THE TEMPERANCE OUTLOOK AT MEMPHIS.

BY PROF. A. J. STEELE.

“It was in evidence to-day that Marianna’s place was going full blast all day Sunday last, and that it was crowded with men and boys, some of them not more than twelve years old, shooting dice and playing cards. The specific charges against him were keeping house open, selling liquor on that day, and allowing minors to gamble.”

The above item, taken from a late daily paper of this city, may serve to introduce my observations in the matter of temperance—or rather of intemperance—for the ten years of my life at Memphis. The place above referred to is prominently located, rather to one side of the business portion of the city, and almost literally within the very shadows of two of the largest colored churches of the city. If there exists now in Memphis any distinctively temperance organization other than the W. C. T. U. and the Band of Hope of Le Moyne Institute, I can find nothing of it. If the churches speak with other than very uncertain tones on the subject, when they speak at all, I am not aware of it. I know of but one church, the Second Congregational, that makes abstinence a condition of membership. I know of many whose members may and do drink steadily, sometimes to drunkenness, unmolested. If there is any practical or emphatic or systematic teaching in Sunday-schools in general on the subject, I have not known of it. Strangely enough, our strongest, most effective temperance sentiment and teaching comes through the courts, and through business men and interests, where in the majority of cases no moral responsibility or solicitude is felt or expressed in the matter in question.

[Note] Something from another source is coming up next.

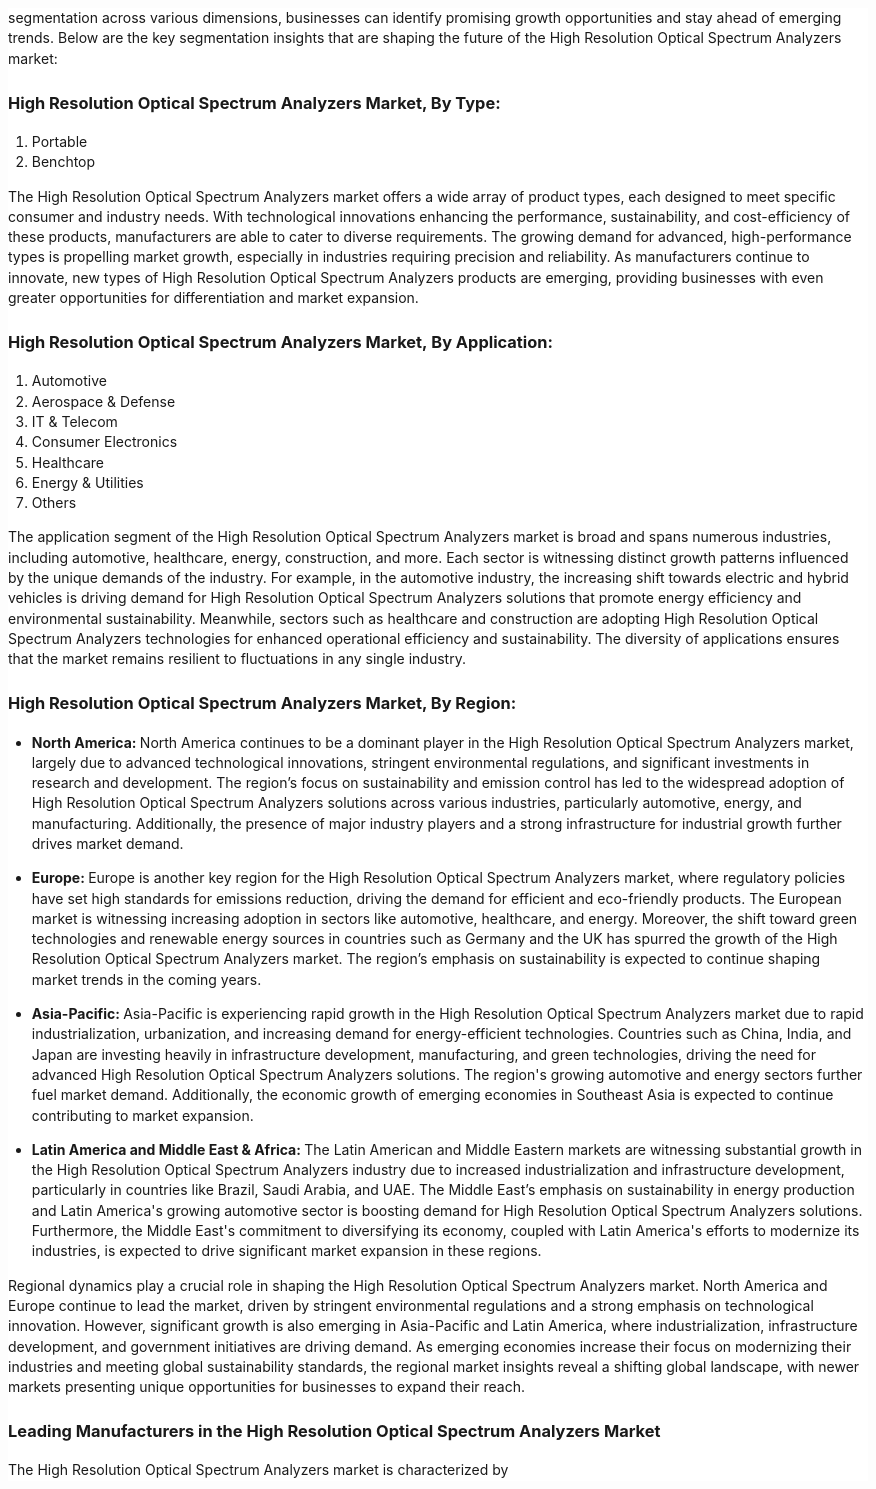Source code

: segmentation across various dimensions, businesses can identify promising growth opportunities and stay ahead of emerging trends. Below are the key segmentation insights that are shaping the future of the High Resolution Optical Spectrum Analyzers market:</p><h3><strong>High Resolution Optical Spectrum Analyzers Market, By Type:<br /></strong></h3><ol><li>Portable<li> Benchtop</li></ol><p>The High Resolution Optical Spectrum Analyzers market offers a wide array of product types, each designed to meet specific consumer and industry needs. With technological innovations enhancing the performance, sustainability, and cost-efficiency of these products, manufacturers are able to cater to diverse requirements. The growing demand for advanced, high-performance types is propelling market growth, especially in industries requiring precision and reliability. As manufacturers continue to innovate, new types of High Resolution Optical Spectrum Analyzers products are emerging, providing businesses with even greater opportunities for differentiation and market expansion.</p><h3>High Resolution Optical Spectrum Analyzers Market,&nbsp;By Application:</h3><ol><li>Automotive<li> Aerospace & Defense<li> IT & Telecom<li> Consumer Electronics<li> Healthcare<li> Energy & Utilities<li> Others</li></ol><p>The application segment of the High Resolution Optical Spectrum Analyzers market is broad and spans numerous industries, including automotive, healthcare, energy, construction, and more. Each sector is witnessing distinct growth patterns influenced by the unique demands of the industry. For example, in the automotive industry, the increasing shift towards electric and hybrid vehicles is driving demand for High Resolution Optical Spectrum Analyzers solutions that promote energy efficiency and environmental sustainability. Meanwhile, sectors such as healthcare and construction are adopting High Resolution Optical Spectrum Analyzers technologies for enhanced operational efficiency and sustainability. The diversity of applications ensures that the market remains resilient to fluctuations in any single industry.</p><h3>High Resolution Optical Spectrum Analyzers Market, By Region:</h3><ul><li><p><strong>North America:&nbsp;</strong>North America continues to be a dominant player in the High Resolution Optical Spectrum Analyzers market, largely due to advanced technological innovations, stringent environmental regulations, and significant investments in research and development. The region&rsquo;s focus on sustainability and emission control has led to the widespread adoption of High Resolution Optical Spectrum Analyzers solutions across various industries, particularly automotive, energy, and manufacturing. Additionally, the presence of major industry players and a strong infrastructure for industrial growth further drives market demand.</p></li><li><p><strong><strong>Europe:&nbsp;</strong></strong>Europe is another key region for the High Resolution Optical Spectrum Analyzers market, where regulatory policies have set high standards for emissions reduction, driving the demand for efficient and eco-friendly products. The European market is witnessing increasing adoption in sectors like automotive, healthcare, and energy. Moreover, the shift toward green technologies and renewable energy sources in countries such as Germany and the UK has spurred the growth of the High Resolution Optical Spectrum Analyzers market. The region&rsquo;s emphasis on sustainability is expected to continue shaping market trends in the coming years.</p></li><li><p><strong><strong>Asia-Pacific:&nbsp;</strong></strong>Asia-Pacific is experiencing rapid growth in the High Resolution Optical Spectrum Analyzers market due to rapid industrialization, urbanization, and increasing demand for energy-efficient technologies. Countries such as China, India, and Japan are investing heavily in infrastructure development, manufacturing, and green technologies, driving the need for advanced High Resolution Optical Spectrum Analyzers solutions. The region's growing automotive and energy sectors further fuel market demand. Additionally, the economic growth of emerging economies in Southeast Asia is expected to continue contributing to market expansion.</p></li><li><p><strong><strong>Latin America and Middle East &amp; Africa:&nbsp;</strong></strong>The Latin American and Middle Eastern markets are witnessing substantial growth in the High Resolution Optical Spectrum Analyzers industry due to increased industrialization and infrastructure development, particularly in countries like Brazil, Saudi Arabia, and UAE. The Middle East&rsquo;s emphasis on sustainability in energy production and Latin America's growing automotive sector is boosting demand for High Resolution Optical Spectrum Analyzers solutions. Furthermore, the Middle East's commitment to diversifying its economy, coupled with Latin America's efforts to modernize its industries, is expected to drive significant market expansion in these regions.</p></li></ul><p>Regional dynamics play a crucial role in shaping the High Resolution Optical Spectrum Analyzers market. North America and Europe continue to lead the market, driven by stringent environmental regulations and a strong emphasis on technological innovation. However, significant growth is also emerging in Asia-Pacific and Latin America, where industrialization, infrastructure development, and government initiatives are driving demand. As emerging economies increase their focus on modernizing their industries and meeting global sustainability standards, the regional market insights reveal a shifting global landscape, with newer markets presenting unique opportunities for businesses to expand their reach.</p><h3><strong>Leading Manufacturers in the High Resolution Optical Spectrum Analyzers Market</strong></h3><p>The High Resolution Optical Spectrum Analyzers market is characterized by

The legal argument and phase of the subject is the one that most readily finds a hearing and a following here; this was recently shown by the marked interest manifested in several able addresses given on the subject by Mrs. Foster, the lawyer-temperance advocate of Iowa. In the South, at all events, there is no doubt as to the right or power of legislative bodies and courts to deal with the matter. By a curious mistake some years since the General Assembly of Tennessee passed a law known as the “Four Mile Law,” which prohibits the sale of liquor within four miles of any chartered institution of learning. It was supposed that the law would be of only local force, but it so happened that the State Constitution declared that any general act of the Legislature must be of general application throughout the State. Hence in time we came to realize that we had a very effective prohibitory law, or what amounted to that. To the everlasting honor of our courts it must be said that this and such other temperance legislation as we have is fearlessly enforced and under very severe penalties in such cases as are presented for trial.

This is, to say the least, a very anomalous condition of affairs. I account for it in two ways, chiefly from the fact that in general the liquor interests of the South are poorly organized and consolidated for any purposes of opposition or defense; and secondly, in communities where the formative process is largely going on—(and be assured the new South will not be the old)—especially in all questions of public import, the heroic is oftener resorted to than is just common or fashionable in a more settled state of society. There is less allowing of quibbles and more coming straight to the end in view. So stringently have the courts applied these laws that there are several counties in East Tennessee where no liquor is now sold.

In this county many country liquor stores have been run out, a fine of $150 being not unusual for a first offense in violation of law; this was the fine inflicted in the instance at the head of this letter. In general the newspapers cast their influence on the right side; usually edited by men of position and at least of local importance, their influence is not small. In Memphis the W. C. T. U. is the strong moral force for temperance work and influence. Concerning our own work, Colman’s Temperance text book, is regularly used and taught in the school, and almost invariably our students go out earnest believers in, and workers for, temperance, accomplishing no small amount of good among their people, who almost universally suppose liquor necessary to laborers and indispensable to free men, and therefore drink as much of it as can be obtained.